The ICAN poll shows this event has not gone unnoticed, with 95.6% of respondents stating the retraction has negatively affected their trust in current glyphosate safety claims. While the U.S. Environmental Protection Agency (EPA) has stated it never relied solely on the retracted paper, critics argue it was instrumental in shaping a global regulatory consensus that is now in question.
A Divided Scientific and Political Landscape
The debate over glyphosate is complicated by conflicting assessments from major health organizations. The EPA maintains that glyphosate is “not likely to be carcinogenic to humans.” This conclusion, based on a risk assessment that includes proprietary industry data, aligns with the findings of many other regulatory bodies, including the European Food Safety Authority.
However, in 2015, the World Health Organization’s International Agency for Research on Cancer (IARC), which relies on publicly available peer-reviewed studies, classified glyphosate as “probably carcinogenic to humans.” This divergence between a hazard-based assessment (IARC) and a risk-based one (EPA) has become a central battleground for scientists, lawyers, and advocates.

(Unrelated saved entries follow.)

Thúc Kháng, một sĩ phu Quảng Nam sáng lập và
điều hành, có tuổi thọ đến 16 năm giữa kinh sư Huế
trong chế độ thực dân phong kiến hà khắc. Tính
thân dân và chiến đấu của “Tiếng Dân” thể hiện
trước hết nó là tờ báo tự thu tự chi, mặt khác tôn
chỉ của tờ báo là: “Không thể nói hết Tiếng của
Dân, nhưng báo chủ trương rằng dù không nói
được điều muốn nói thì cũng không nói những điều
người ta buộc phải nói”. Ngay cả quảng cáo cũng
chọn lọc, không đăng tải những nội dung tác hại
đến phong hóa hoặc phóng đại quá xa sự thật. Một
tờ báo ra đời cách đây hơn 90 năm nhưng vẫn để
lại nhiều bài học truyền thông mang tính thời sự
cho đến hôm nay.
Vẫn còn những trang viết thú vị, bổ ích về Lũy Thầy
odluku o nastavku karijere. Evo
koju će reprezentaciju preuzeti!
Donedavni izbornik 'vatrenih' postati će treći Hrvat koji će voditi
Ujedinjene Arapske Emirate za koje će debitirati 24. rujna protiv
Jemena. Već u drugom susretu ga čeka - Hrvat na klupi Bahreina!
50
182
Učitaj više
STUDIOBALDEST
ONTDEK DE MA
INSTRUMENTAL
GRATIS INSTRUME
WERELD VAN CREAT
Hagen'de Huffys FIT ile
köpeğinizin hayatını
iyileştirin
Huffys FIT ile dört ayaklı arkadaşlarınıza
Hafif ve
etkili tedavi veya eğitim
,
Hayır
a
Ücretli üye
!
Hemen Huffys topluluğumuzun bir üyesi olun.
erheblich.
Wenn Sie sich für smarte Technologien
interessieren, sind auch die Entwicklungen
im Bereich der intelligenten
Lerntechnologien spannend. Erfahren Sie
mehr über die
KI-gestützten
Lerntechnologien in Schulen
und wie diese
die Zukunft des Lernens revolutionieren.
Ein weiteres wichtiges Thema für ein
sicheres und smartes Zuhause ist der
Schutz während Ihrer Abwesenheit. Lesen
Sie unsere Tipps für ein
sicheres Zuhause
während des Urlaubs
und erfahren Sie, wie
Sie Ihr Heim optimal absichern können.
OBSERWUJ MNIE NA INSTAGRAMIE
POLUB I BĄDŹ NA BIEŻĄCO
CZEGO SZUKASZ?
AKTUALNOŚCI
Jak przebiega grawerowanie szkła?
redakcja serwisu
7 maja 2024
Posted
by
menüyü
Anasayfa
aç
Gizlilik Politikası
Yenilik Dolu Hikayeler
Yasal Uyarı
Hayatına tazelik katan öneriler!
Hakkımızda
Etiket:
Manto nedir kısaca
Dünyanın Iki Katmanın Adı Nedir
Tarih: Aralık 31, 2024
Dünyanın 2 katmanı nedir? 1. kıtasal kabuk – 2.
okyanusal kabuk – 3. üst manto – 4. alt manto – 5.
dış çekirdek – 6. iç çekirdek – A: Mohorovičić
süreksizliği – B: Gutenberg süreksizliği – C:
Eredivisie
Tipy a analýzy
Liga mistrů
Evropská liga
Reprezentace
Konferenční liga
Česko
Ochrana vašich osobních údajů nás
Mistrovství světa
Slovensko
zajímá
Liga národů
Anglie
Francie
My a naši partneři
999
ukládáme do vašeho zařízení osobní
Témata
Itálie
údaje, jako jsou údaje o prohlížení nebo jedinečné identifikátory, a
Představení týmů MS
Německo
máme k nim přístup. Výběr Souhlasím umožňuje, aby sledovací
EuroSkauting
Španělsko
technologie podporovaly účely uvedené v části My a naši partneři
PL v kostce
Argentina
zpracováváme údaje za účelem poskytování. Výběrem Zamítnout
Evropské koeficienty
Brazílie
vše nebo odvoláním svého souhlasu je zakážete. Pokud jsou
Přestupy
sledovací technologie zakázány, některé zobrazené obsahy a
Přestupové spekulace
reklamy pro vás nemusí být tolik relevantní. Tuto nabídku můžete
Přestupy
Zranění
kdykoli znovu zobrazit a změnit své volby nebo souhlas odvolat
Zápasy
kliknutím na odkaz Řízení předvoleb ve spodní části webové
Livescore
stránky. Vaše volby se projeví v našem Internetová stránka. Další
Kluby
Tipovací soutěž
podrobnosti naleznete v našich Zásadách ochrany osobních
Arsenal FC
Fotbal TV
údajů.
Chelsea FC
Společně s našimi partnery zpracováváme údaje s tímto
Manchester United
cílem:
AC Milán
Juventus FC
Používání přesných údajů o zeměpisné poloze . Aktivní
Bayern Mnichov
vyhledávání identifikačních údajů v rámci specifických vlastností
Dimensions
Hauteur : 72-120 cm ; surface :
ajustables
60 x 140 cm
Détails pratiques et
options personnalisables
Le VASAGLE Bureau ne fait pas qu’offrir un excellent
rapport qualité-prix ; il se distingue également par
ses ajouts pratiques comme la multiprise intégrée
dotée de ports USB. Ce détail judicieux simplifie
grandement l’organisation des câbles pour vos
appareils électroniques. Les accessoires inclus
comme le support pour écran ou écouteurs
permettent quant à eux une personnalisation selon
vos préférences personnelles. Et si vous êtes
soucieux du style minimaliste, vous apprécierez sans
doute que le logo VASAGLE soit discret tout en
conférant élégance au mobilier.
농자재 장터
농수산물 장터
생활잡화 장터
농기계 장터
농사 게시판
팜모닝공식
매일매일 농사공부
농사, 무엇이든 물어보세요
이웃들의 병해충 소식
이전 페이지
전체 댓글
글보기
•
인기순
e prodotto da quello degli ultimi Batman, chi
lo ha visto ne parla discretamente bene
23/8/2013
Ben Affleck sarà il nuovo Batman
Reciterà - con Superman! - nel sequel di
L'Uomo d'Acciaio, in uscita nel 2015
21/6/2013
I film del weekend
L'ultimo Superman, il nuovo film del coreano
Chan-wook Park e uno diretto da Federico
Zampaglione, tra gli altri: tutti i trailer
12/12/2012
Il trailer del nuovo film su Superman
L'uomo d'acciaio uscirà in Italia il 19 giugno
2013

This complex situation is set to converge in a high-stakes legal showdown. In April 2026, the U.S. Supreme Court is scheduled to hear arguments in a landmark case where Bayer will contend that the EPA’s approval of Roundup’s label without a cancer warning should preempt state-level lawsuits that claim the company failed to warn consumers of the risk. A victory for Bayer could dramatically curtail its future legal liability, a goal the administration's executive order appears to support.
As legal, political, and scientific battles rage, the ICAN poll suggests that for a significant portion of the public, the verdict is already in. Fueled by a decade of courtroom revelations and crumbling scientific assurances, the trust in glyphosate and the institutions that regulate it has been deeply eroded, creating a formidable challenge for policymakers pushing to secure its place in America’s future.